Finally, Trump Does Something Right in California—Pardon Pat Nolan

Joe Mathews
Connecting California Columnist and Editor, Zócalo Public Square, Fellow at the Center for Social Cohesion at Arizona State University and co-author of California Crackup: How Reform Broke the Golden State and How We Can Fix It (UC Press, 2010)

President Trump and his administration seem to delight in doing everything they can to harm California and its people. They pair this hostility with so many idiotic policies on immigration, taxation, health care, the environment, women’s rights, and other subjects that it’s a wonder California has only sued the administration 50 times.

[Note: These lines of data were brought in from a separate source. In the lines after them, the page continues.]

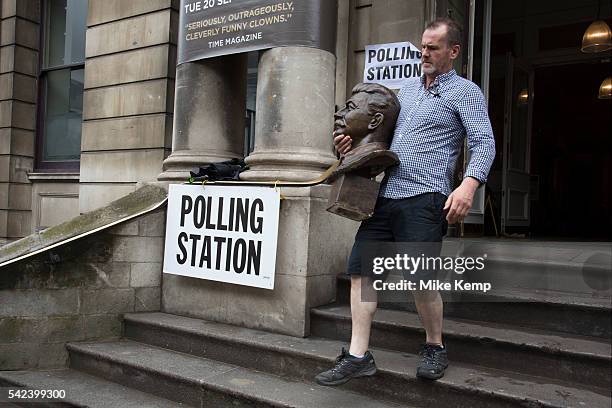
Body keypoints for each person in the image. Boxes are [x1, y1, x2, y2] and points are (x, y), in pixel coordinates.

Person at [315, 17, 495, 386]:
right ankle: (358, 355)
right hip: (386, 196)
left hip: (426, 198)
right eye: (422, 47)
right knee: (361, 274)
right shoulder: (405, 93)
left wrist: (468, 185)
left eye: (433, 48)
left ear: (453, 51)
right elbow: (374, 136)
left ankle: (434, 346)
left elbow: (484, 142)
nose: (424, 54)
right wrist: (347, 145)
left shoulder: (465, 92)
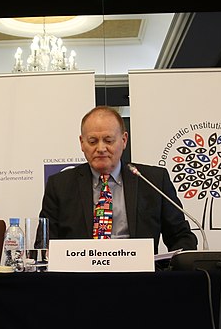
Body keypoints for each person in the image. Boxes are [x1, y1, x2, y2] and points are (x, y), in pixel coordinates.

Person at [40, 106, 197, 254]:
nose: (101, 148)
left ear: (124, 140)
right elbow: (44, 244)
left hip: (141, 278)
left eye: (108, 140)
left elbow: (180, 236)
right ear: (82, 143)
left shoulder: (153, 181)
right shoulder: (60, 185)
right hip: (80, 279)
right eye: (92, 141)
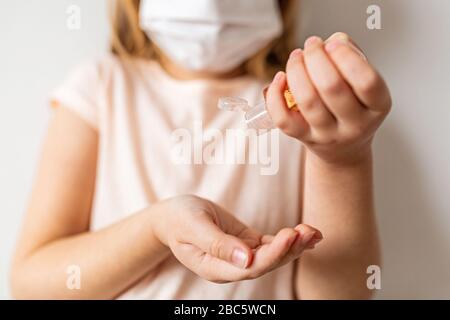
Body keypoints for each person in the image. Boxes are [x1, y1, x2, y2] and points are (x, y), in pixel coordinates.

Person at [10, 0, 391, 299]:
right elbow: (31, 285)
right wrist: (157, 229)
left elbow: (341, 295)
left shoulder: (310, 113)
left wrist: (344, 159)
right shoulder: (101, 88)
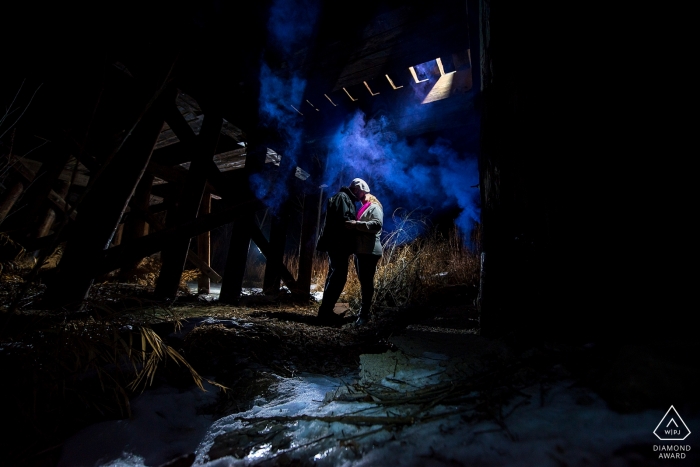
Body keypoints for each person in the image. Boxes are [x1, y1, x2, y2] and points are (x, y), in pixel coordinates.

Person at [315, 183, 358, 324]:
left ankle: (326, 311)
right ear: (356, 190)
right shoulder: (343, 197)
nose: (362, 196)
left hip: (337, 243)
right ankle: (326, 312)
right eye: (362, 192)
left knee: (335, 276)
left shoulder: (344, 198)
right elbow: (343, 220)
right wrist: (357, 225)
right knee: (338, 277)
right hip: (338, 243)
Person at [346, 178, 383, 326]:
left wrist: (356, 225)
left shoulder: (374, 207)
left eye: (355, 190)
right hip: (362, 250)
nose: (354, 193)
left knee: (366, 283)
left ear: (362, 190)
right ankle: (364, 312)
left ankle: (364, 315)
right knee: (364, 283)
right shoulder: (364, 206)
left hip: (369, 251)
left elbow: (376, 225)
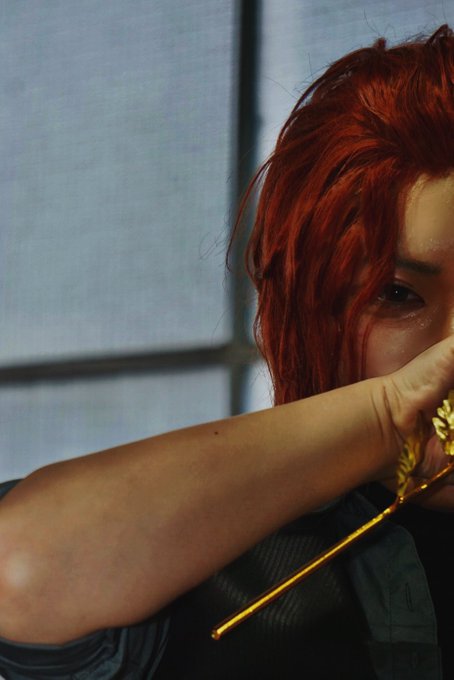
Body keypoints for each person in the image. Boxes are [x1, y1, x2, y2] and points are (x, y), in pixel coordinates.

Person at [0, 24, 454, 680]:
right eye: (397, 294)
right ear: (303, 307)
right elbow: (20, 566)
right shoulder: (211, 551)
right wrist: (387, 419)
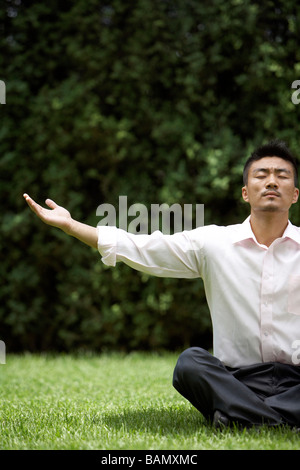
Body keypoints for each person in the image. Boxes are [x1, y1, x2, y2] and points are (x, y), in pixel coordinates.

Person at [24, 139, 300, 429]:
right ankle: (278, 420)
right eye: (261, 175)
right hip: (236, 381)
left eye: (281, 176)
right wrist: (71, 226)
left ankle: (240, 417)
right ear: (246, 192)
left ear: (294, 194)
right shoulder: (215, 243)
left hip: (295, 381)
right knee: (190, 364)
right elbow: (145, 248)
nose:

In this context, it can be hard to find anything good to say about the president. Lord knows I’ve tried. But Trump hasn’t delivered a single praiseworthy California action—until now.

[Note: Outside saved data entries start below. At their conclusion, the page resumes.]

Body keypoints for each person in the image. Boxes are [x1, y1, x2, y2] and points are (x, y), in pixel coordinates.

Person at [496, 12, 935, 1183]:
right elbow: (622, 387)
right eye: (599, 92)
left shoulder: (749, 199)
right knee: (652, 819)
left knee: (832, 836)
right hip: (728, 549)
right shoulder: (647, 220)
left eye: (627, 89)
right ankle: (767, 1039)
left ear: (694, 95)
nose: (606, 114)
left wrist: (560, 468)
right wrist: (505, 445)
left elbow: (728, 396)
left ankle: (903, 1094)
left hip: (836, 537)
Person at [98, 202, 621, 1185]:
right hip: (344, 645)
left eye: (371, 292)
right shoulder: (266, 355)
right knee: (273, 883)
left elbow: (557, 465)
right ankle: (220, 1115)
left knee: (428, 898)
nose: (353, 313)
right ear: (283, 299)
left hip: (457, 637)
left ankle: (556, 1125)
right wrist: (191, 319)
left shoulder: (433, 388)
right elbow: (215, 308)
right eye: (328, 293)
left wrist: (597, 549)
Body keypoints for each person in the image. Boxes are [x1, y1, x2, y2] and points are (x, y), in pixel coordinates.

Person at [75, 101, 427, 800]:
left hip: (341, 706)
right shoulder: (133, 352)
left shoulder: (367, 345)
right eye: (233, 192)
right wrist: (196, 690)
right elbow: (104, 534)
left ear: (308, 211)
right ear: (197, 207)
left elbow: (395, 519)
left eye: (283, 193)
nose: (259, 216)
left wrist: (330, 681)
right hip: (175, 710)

The president’s pardon of Pat Nolan, a former Republican state legislative leader, was the right call. Nolan pleaded guilty in the famous “Shrimpscam” corruption investigation that dragged on for years in 1980s and 1990s. Nolan was far from blameless in the case, though it’s arguable whether he deserved to go to prison for schemes that connected campaign contributions to official actions, given that doing things for campaign contributors is, unfortunately, the standard business model of American politics. Reading old accounts of Nolan’s case and others, there are clear signs of investigative and prosecutorial overreach, and of the nasty tendency to criminalize political differences.

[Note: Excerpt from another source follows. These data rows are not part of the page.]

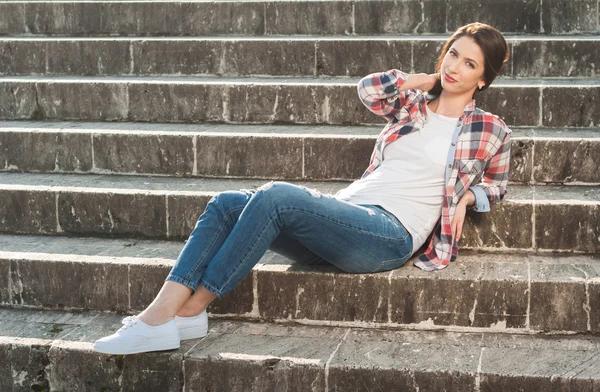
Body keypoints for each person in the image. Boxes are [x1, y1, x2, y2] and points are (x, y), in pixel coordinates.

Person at [94, 22, 512, 355]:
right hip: (346, 216)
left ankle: (176, 312)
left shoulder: (489, 129)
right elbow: (367, 91)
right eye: (453, 54)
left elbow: (497, 184)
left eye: (470, 64)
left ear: (483, 79)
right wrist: (416, 81)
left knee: (276, 195)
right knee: (225, 204)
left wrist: (469, 197)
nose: (455, 67)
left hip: (388, 235)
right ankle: (177, 318)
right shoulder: (414, 106)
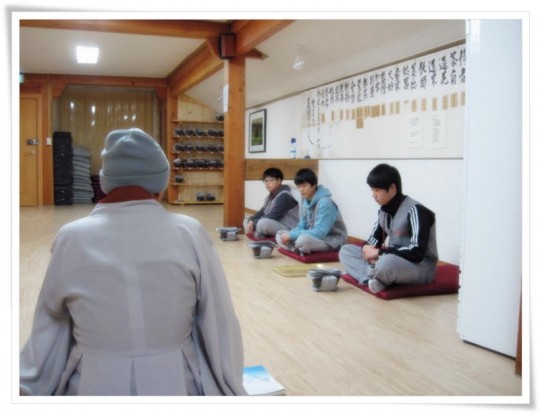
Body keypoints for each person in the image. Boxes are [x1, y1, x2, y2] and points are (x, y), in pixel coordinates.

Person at [19, 128, 246, 396]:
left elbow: (50, 321)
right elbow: (217, 320)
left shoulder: (71, 237)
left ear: (107, 182)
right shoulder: (189, 232)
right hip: (177, 382)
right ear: (160, 185)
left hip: (90, 382)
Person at [339, 163, 438, 293]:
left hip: (420, 266)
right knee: (346, 251)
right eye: (372, 190)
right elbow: (373, 242)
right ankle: (372, 280)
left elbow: (417, 252)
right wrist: (366, 249)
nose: (373, 195)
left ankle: (373, 275)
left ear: (392, 188)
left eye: (377, 190)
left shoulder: (417, 211)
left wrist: (379, 253)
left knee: (386, 262)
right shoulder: (383, 212)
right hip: (390, 259)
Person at [276, 168, 347, 254]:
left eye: (304, 186)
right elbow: (301, 226)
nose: (301, 190)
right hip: (313, 237)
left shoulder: (325, 203)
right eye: (299, 186)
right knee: (280, 234)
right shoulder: (306, 200)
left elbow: (320, 232)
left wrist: (291, 236)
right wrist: (289, 235)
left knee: (302, 241)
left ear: (313, 185)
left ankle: (296, 247)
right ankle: (296, 249)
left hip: (331, 240)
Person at [243, 167, 299, 238]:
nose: (267, 183)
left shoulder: (284, 195)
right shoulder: (269, 196)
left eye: (271, 180)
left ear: (279, 181)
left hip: (288, 227)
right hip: (276, 223)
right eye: (266, 181)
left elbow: (273, 215)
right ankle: (261, 232)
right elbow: (262, 212)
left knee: (262, 223)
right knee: (246, 220)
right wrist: (251, 220)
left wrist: (254, 223)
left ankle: (260, 232)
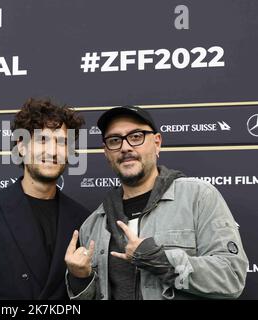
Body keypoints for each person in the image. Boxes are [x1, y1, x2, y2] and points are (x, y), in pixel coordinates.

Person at [65, 105, 249, 300]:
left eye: (136, 137)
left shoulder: (198, 197)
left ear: (157, 142)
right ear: (106, 152)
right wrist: (80, 279)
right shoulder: (93, 224)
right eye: (114, 140)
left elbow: (232, 277)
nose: (125, 147)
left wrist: (157, 259)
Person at [0, 98, 90, 299]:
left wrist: (81, 277)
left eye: (62, 142)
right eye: (42, 140)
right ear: (21, 147)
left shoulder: (82, 219)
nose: (52, 151)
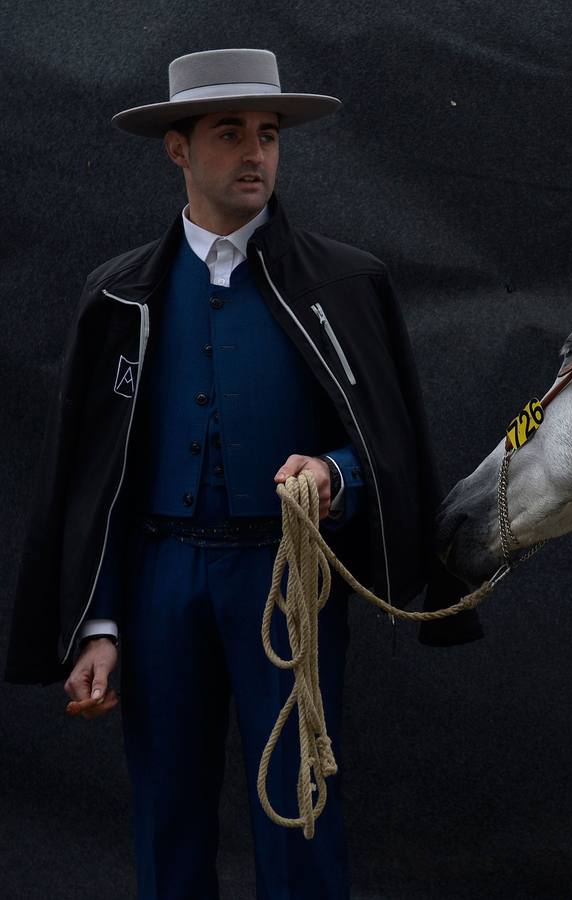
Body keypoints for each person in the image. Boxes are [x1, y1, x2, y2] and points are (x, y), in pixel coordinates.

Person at [3, 48, 480, 899]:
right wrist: (101, 622)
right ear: (178, 149)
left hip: (285, 581)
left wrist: (335, 475)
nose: (255, 153)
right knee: (168, 810)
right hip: (159, 578)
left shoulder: (344, 282)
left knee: (300, 807)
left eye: (267, 134)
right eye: (230, 134)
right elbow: (91, 482)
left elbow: (388, 445)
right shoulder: (120, 295)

But Nolan’s actions since his prison sentence show a commitment to criminal justice reform and to the public good. He was a very good candidate for a pardon. And his response to the pardon—that there are many people in prison who also merit forgiveness—was pitch-perfect.

As for Trump, it’s fair to wonder whether his pardon was really to honor Nolan, or whether it was a way to put his finger in the eye of the FBI and the federal prosecutors with whom he is warring. Trump, in other contexts, is now seeking to retaliate against his investigators. The president may have done the right thing for the wrong reasons here. But, if only for this one time, at least he did the right thing.